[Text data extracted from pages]

____

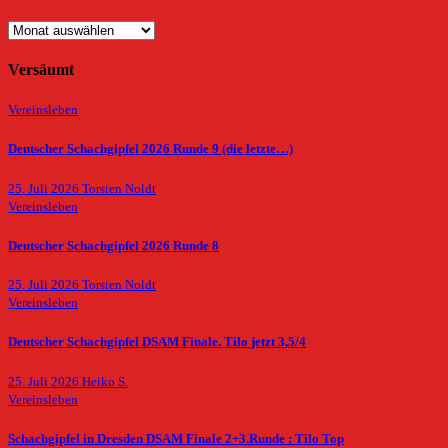
Archiv
Versäumt
Vereinsleben
Deutscher Schachgipfel 2026 Runde 9 (die letzte…)
25. Juli 2026
Torsten Noldt
Vereinsleben
Deutscher Schachgipfel 2026 Runde 8
25. Juli 2026
Torsten Noldt
Vereinsleben
Deutscher Schachgipfel DSAM Finale. Tilo jetzt 3,5/4
25. Juli 2026
Heiko S.
Vereinsleben
Schachgipfel in Dresden DSAM Finale 2+3.Runde : Tilo Top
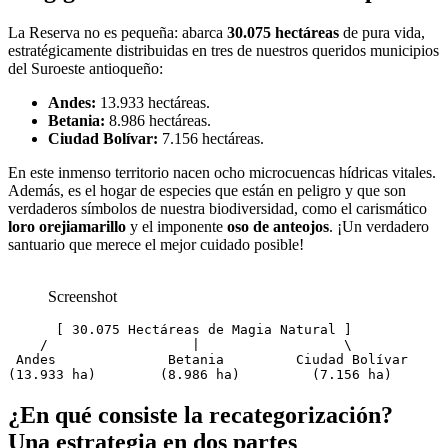
La Reserva no es pequeña: abarca
30.075 hectáreas
de pura vida,
estratégicamente distribuidas en tres de nuestros queridos municipios
del Suroeste antioqueño:
Andes:
13.933 hectáreas.
Betania:
8.986 hectáreas.
Ciudad Bolívar:
7.156 hectáreas.
En este inmenso territorio nacen ocho microcuencas hídricas vitales.
Además, es el hogar de especies que están en peligro y que son
verdaderos símbolos de nuestra biodiversidad, como el carismático
loro orejiamarillo
y el imponente
oso de anteojos
. ¡Un verdadero
santuario que merece el mejor cuidado posible!
Screenshot
      [ 30.075 Hectáreas de Magia Natural ]

    /                  |                  \

 Andes              Betania         Ciudad Bolívar

¿En qué consiste la recategorización?
Una estrategia en dos partes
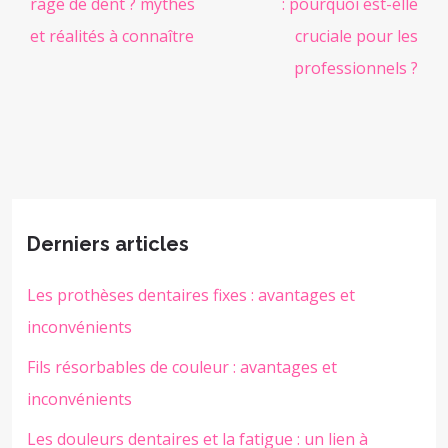
rage de dent ? mythes
: pourquoi est-elle
et réalités à connaître
cruciale pour les
professionnels ?
Derniers articles
Les prothèses dentaires fixes : avantages et
inconvénients
Fils résorbables de couleur : avantages et
inconvénients
Les douleurs dentaires et la fatigue : un lien à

____

Your goal:
Transcribe the text of every item above line by line, without changing a single character. Leave the pictures out of your answer.

Result for this exercise:
Archiv
Versäumt
Vereinsleben
Deutscher Schachgipfel 2026 Runde 9 (die letzte…)
25. Juli 2026
Torsten Noldt
Vereinsleben
Deutscher Schachgipfel 2026 Runde 8
25. Juli 2026
Torsten Noldt
Vereinsleben
Deutscher Schachgipfel DSAM Finale. Tilo jetzt 3,5/4
25. Juli 2026
Heiko S.
Vereinsleben
Schachgipfel in Dresden DSAM Finale 2+3.Runde : Tilo Top
La Reserva no es pequeña: abarca
30.075 hectáreas
de pura vida,
estratégicamente distribuidas en tres de nuestros queridos municipios
del Suroeste antioqueño:
Andes:
13.933 hectáreas.
Betania:
8.986 hectáreas.
Ciudad Bolívar:
7.156 hectáreas.
En este inmenso territorio nacen ocho microcuencas hídricas vitales.
Además, es el hogar de especies que están en peligro y que son
verdaderos símbolos de nuestra biodiversidad, como el carismático
loro orejiamarillo
y el imponente
oso de anteojos
. ¡Un verdadero
santuario que merece el mejor cuidado posible!
Screenshot
      [ 30.075 Hectáreas de Magia Natural ]

    /                  |                  \

 Andes              Betania         Ciudad Bolívar

¿En qué consiste la recategorización?
Una estrategia en dos partes
rage de dent ? mythes
: pourquoi est-elle
et réalités à connaître
cruciale pour les
professionnels ?
Derniers articles
Les prothèses dentaires fixes : avantages et
inconvénients
Fils résorbables de couleur : avantages et
inconvénients
Les douleurs dentaires et la fatigue : un lien à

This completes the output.